> [BRIEF]:
Convert the rows below into a JSON list of strings with one string for each line, skipping blank lines and leaving the pictures out.

======

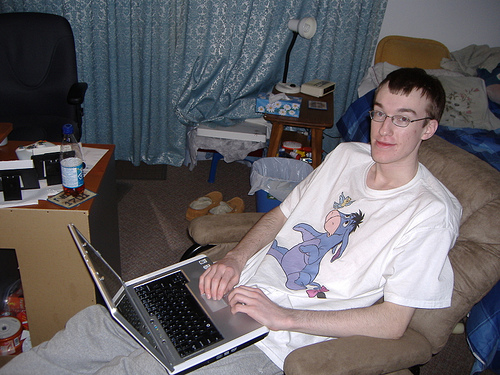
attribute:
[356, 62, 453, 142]
hair — blonde 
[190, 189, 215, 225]
shoe — brown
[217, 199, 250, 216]
shoe — brown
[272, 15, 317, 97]
lamp — white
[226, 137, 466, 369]
t shirt — white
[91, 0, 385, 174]
curtain — blue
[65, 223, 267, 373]
laptop — silver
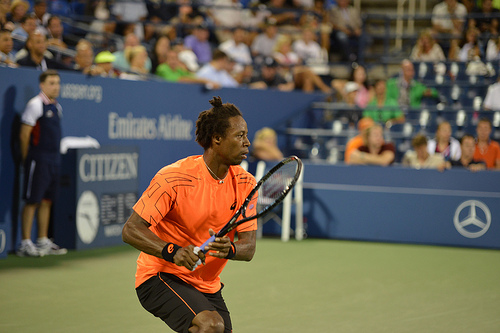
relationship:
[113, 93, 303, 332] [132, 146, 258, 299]
tennis player has shirt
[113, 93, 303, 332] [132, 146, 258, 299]
tennis player wearing shirt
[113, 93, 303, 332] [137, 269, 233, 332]
tennis player wearing shorts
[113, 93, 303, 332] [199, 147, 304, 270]
tennis player holding racket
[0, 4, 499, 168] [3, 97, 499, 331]
audience watching tennis match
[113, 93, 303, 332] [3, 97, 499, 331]
tennis player in tennis match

======

> [WRITTEN SOLUTION]:
[
  "attribute:",
  "[356, 62, 453, 142]",
  "hair — blonde ",
  "[190, 189, 215, 225]",
  "shoe — brown",
  "[217, 199, 250, 216]",
  "shoe — brown",
  "[272, 15, 317, 97]",
  "lamp — white",
  "[226, 137, 466, 369]",
  "t shirt — white",
  "[91, 0, 385, 174]",
  "curtain — blue",
  "[65, 223, 267, 373]",
  "laptop — silver",
  "relationship:",
  "[113, 93, 303, 332] [132, 146, 258, 299]",
  "tennis player has shirt",
  "[113, 93, 303, 332] [132, 146, 258, 299]",
  "tennis player wearing shirt",
  "[113, 93, 303, 332] [137, 269, 233, 332]",
  "tennis player wearing shorts",
  "[113, 93, 303, 332] [199, 147, 304, 270]",
  "tennis player holding racket",
  "[0, 4, 499, 168] [3, 97, 499, 331]",
  "audience watching tennis match",
  "[113, 93, 303, 332] [3, 97, 499, 331]",
  "tennis player in tennis match"
]